• Given passage:
Today, to raise awareness of climate change, some tens of thousands of people made a public demonstration around the world. I learned about it late, so I decided to do some learning instead. Most of what I learned had to do with emissions trading. Here's some of the stuff I learned.
The Chicago Climate Exchange is a market for trading emissions-reductions. It's voluntary: if you run a facility that outputs greenhouse gases, you can join up. Your emissions over four previous years is measured, and that establishes a target for the next four years: determined by a reduction of 1% each year. If you miss your target, you can buy credits on the market; if you manage to beat it, you can sell. A corresponding futures market reduces exposure to price volatility.
Australia has a law (enacted 2000) which makes large consumers of electricity liable to pay for some of it in the form of wind power. This is managed through Renewable Energy Certificates (RECs). For every 100,000 MWh of electricity you buy, you have to surrender 1250 RECs, which you can earn by operating a wind power plant or by buying them from someone who does. I'm not sure what other countries have such a law.
TerraPass is a product you can buy at home to effectively reduce your own greenhouse-gas emissions by as much as giving up driving your car (without lifting a finger!), by harnessing the power of emissions markets. For US$30–80, you can buy 6,000–20,000 lbs. of CO2. TerraPass has several ways of accomplishing this reduction. They can buy up credits on the CCX, for example, thereby removing that much from the market; other methods include buying wind power and funding projects that neutralize CO2. On their website they have a detailed log of all the emissions they've eliminated this year.
TerraPass claims to offer 3rd-party certification that your money will actually buy the advertsied amount of emissions-reduction. I don't understand how they do that; presumably they're giving themselves a safe margin. On top of that, TerraPass is a for-profit company with a target profit margin of 10%. Even so, $80/year is less than the cost of internet access and it apparently cancels the CO2 emissions of an SUV.
On the other hand, presumably the price would go up as it becomes harder and harder for emitters to cut back. The Kyoto Protocol's target is to reduce greenhouse gas emissions of industrialized countries by 5.2% from 1990 levels by 2012. With a growing population, can this be accomplished through obvious tricks and applications of known technology? Or does it depend on innovative breakthroughs?
Starbucks purchased 34 million pounds of CO2 this year. It's not clear to me whether this is an ongoing commitment or a one-time stunt.
There is a magazine, Carbon Finance, aimed at people who want to follow the financial aspects of carbon emissions.
The Wikipedia article on the Kyoto Protocol is an interesting source of details about the treaty. The protocol went into force this past February and the Parties to the agreement are currently this week in Montreal.

• Data provided:
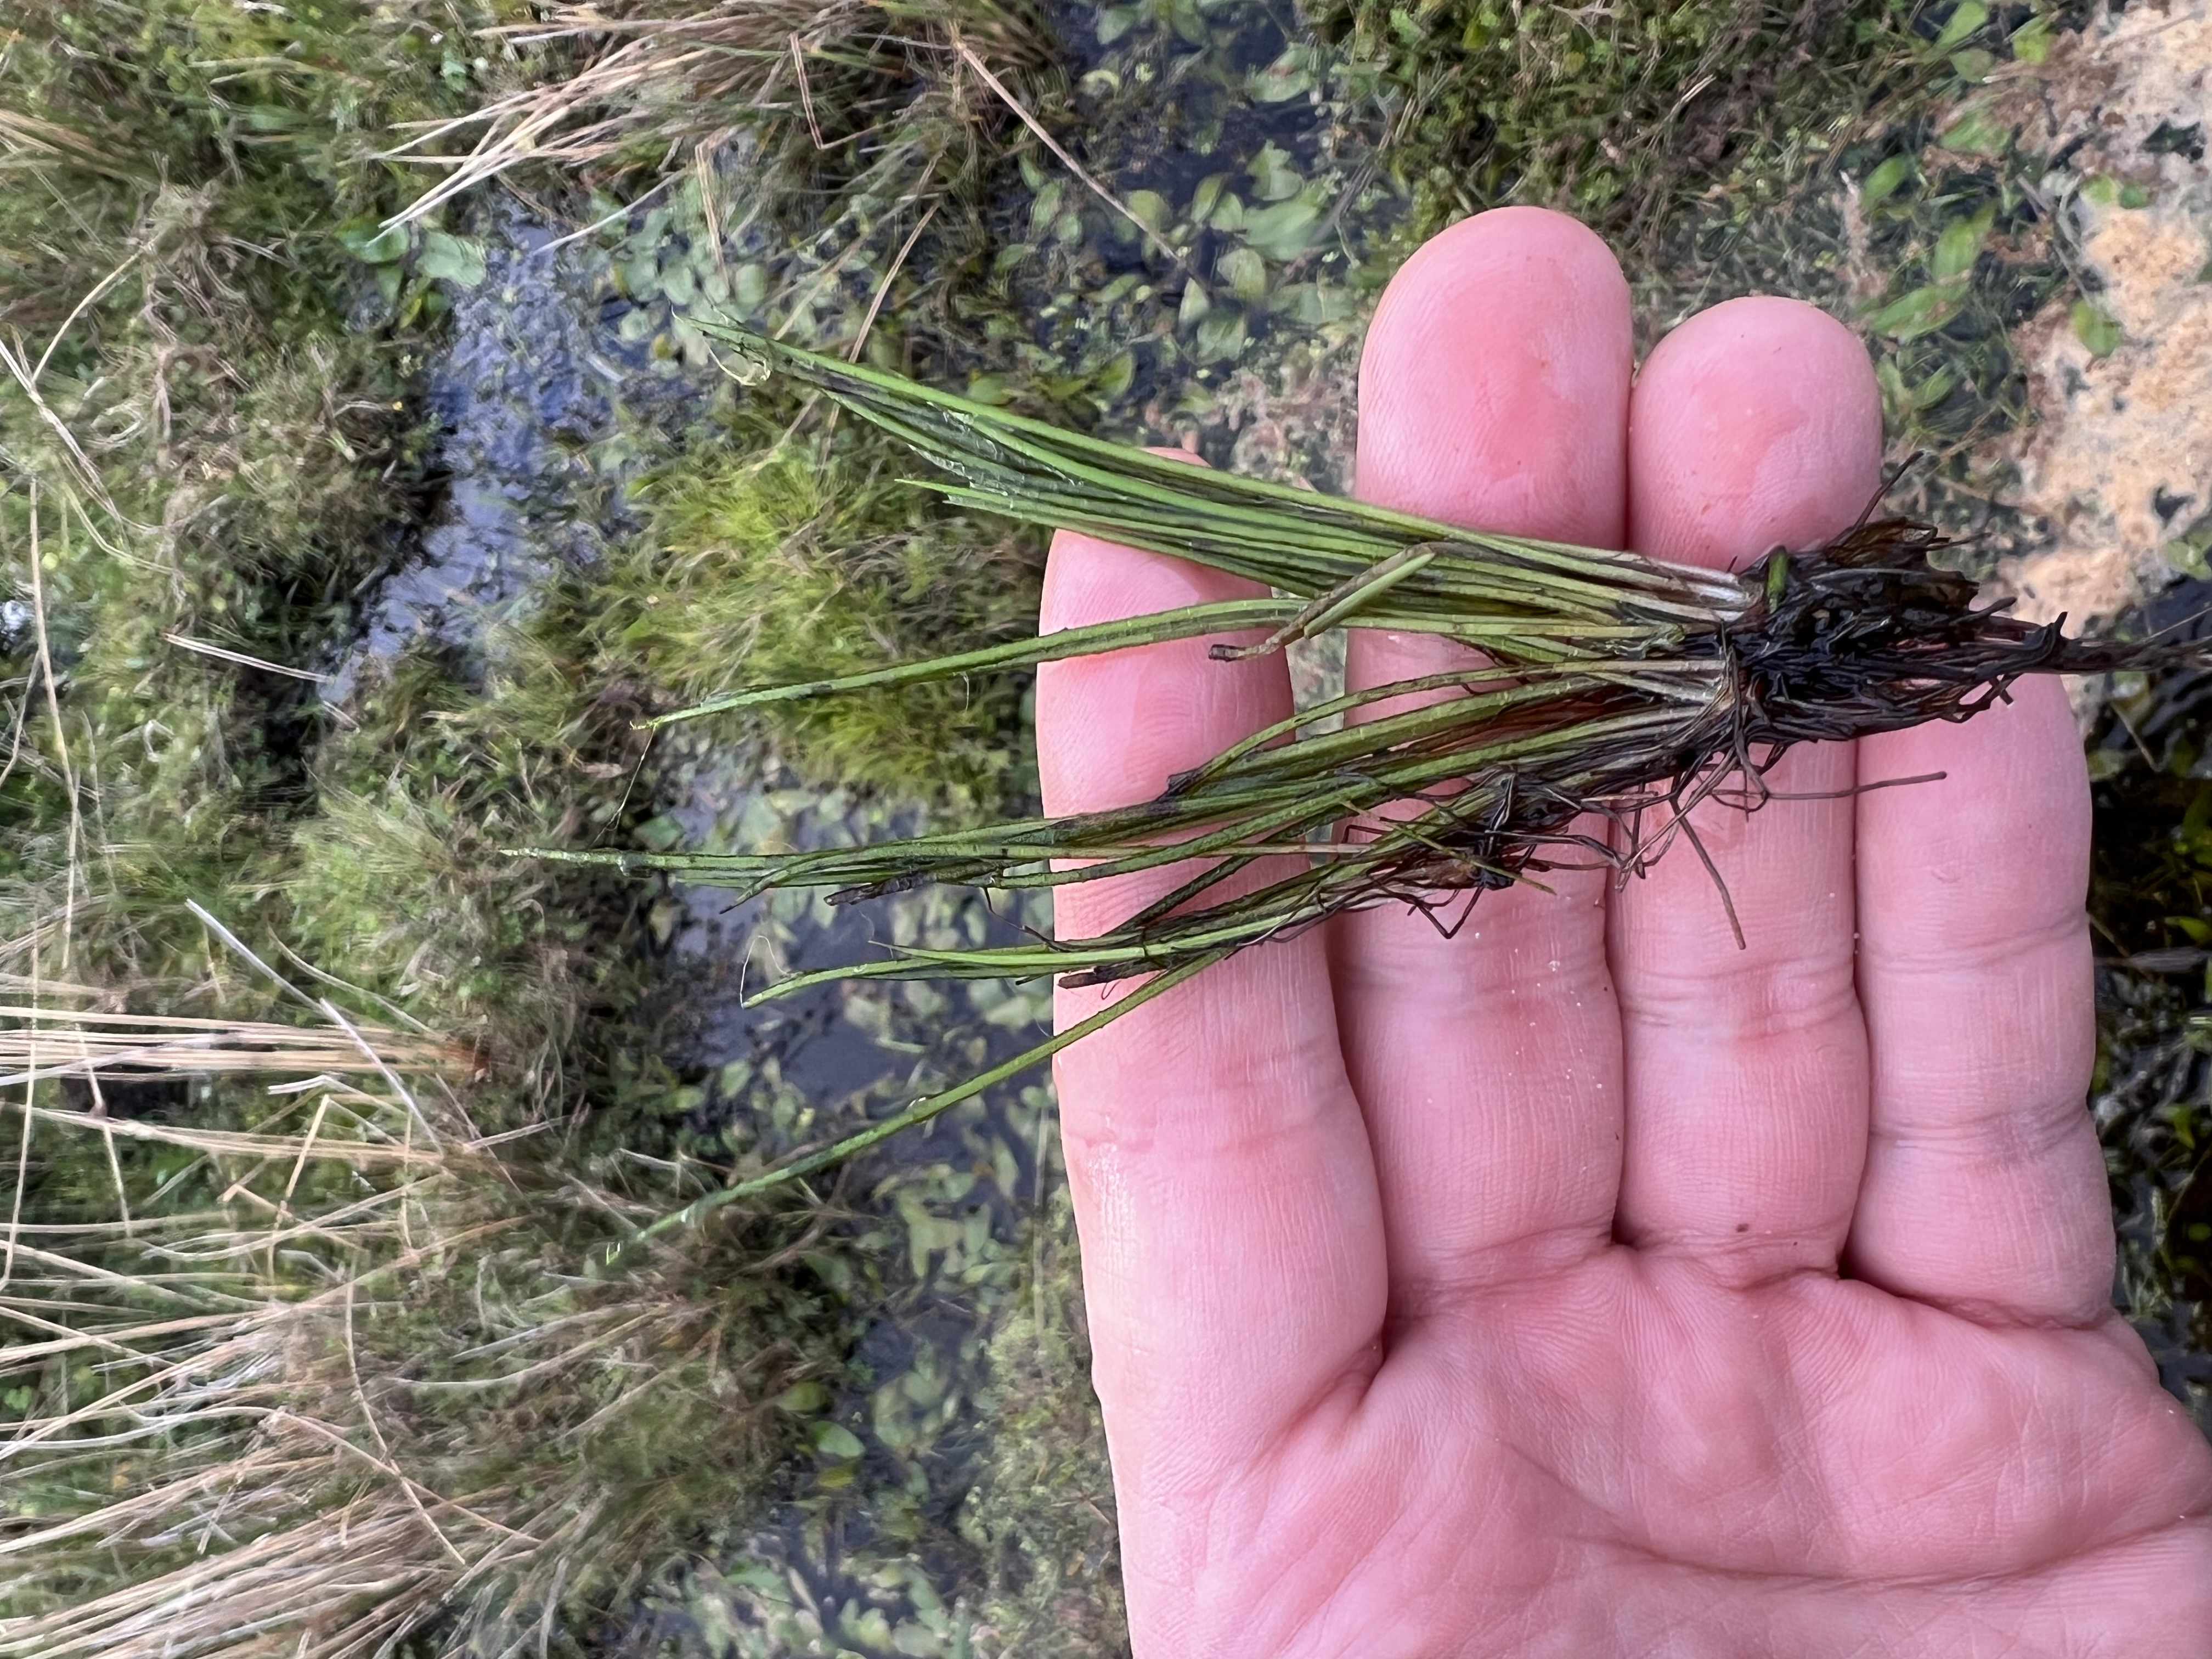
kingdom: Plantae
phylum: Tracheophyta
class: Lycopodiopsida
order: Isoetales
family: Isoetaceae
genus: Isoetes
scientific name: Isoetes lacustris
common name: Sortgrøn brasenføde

• About this exercise:
Reproduce word for word the part of the emissions-trading text above that begins with "On the other" and ends with "a one-time stunt.".

• Problem solution:
On the other hand, presumably the price would go up as it becomes harder and harder for emitters to cut back. The Kyoto Protocol's target is to reduce greenhouse gas emissions of industrialized countries by 5.2% from 1990 levels by 2012. With a growing population, can this be accomplished through obvious tricks and applications of known technology? Or does it depend on innovative breakthroughs?
Starbucks purchased 34 million pounds of CO2 this year. It's not clear to me whether this is an ongoing commitment or a one-time stunt.